## What the task asks
Could you please reproduce every record below exactly, leaving out the pictures?

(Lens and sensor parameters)
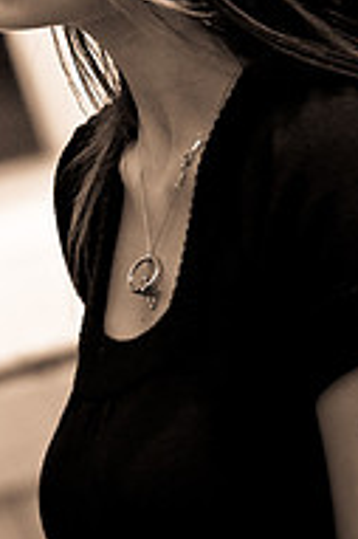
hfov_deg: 2.9
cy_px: 17
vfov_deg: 4.3
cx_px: -361
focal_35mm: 479
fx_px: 7150
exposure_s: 1/4000
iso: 400
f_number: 2.8
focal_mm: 105
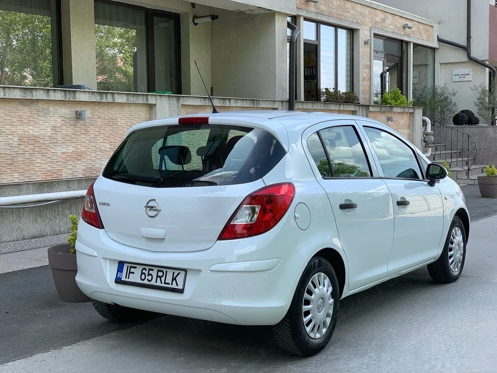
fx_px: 747
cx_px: 248
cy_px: 186
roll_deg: +0.4
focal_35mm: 52
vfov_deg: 28.0
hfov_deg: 36.8
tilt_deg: -3.7
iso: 16
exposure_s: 1/287
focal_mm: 6
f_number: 2.4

## Task output
hfov_deg: 2.9
cy_px: 17
vfov_deg: 4.3
cx_px: -361
focal_35mm: 479
fx_px: 7150
exposure_s: 1/4000
iso: 400
f_number: 2.8
focal_mm: 105
fx_px: 747
cx_px: 248
cy_px: 186
roll_deg: +0.4
focal_35mm: 52
vfov_deg: 28.0
hfov_deg: 36.8
tilt_deg: -3.7
iso: 16
exposure_s: 1/287
focal_mm: 6
f_number: 2.4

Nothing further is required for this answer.